Well... Kinda.... Sorta...
No
During the first week of college, I remember wondering where my "squad" was. Where were the people that shared a love for cheeseburgers and dogs like my friends at home did? Looking through social media, I saw post after post with groups of college girls going out together. Why didn't I have that? There were people that I would say hi to but, everyone already seemed to have their group. This however isn't actually the case. At all.
The same applies for going to class and joining clubs/ activities. Sitting in on my first lecture, I couldn't help but think, "What am I doing here?" or "This isn't what I want to do with my life," and the most famous of them all: "What do I want to do with my life?" I immediately thought I wouldn't be able to handle the workload, and I just wasn't cut out for this whole college thing.

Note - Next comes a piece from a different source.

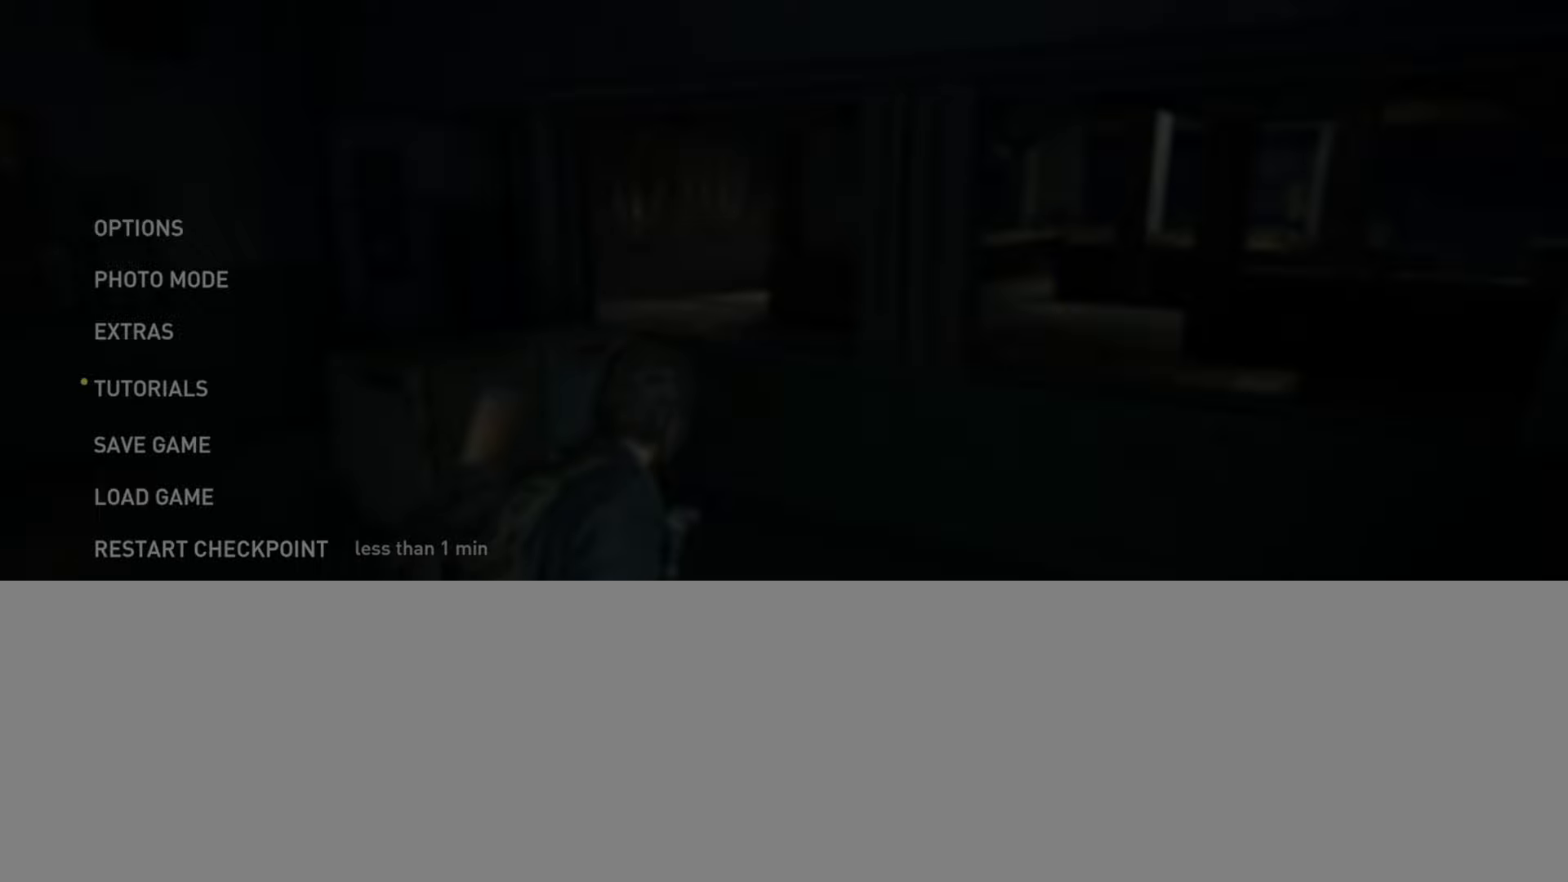
{"buttons": [], "left_stick": "center", "right_stick": "center", "events": []}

Even though I've only been a college student for nine weeks, I've learned that everything takes time. As much as you want to believe you are alone, and that no one else is in the same predicament as you, it's not true. In fact most people if not all deal with these same exact feelings. Everyone is still trying to figure themselves out and adapt to a new environment, which is totally okay.
If I could give one piece of advice to anyone with these same feelings, I'd say give it time. You will find friends, you will go to parties, and you will find your passion. It certainly didn't happen right away for me, but I'm on the path to genuinely making this experience "the best four years of my life".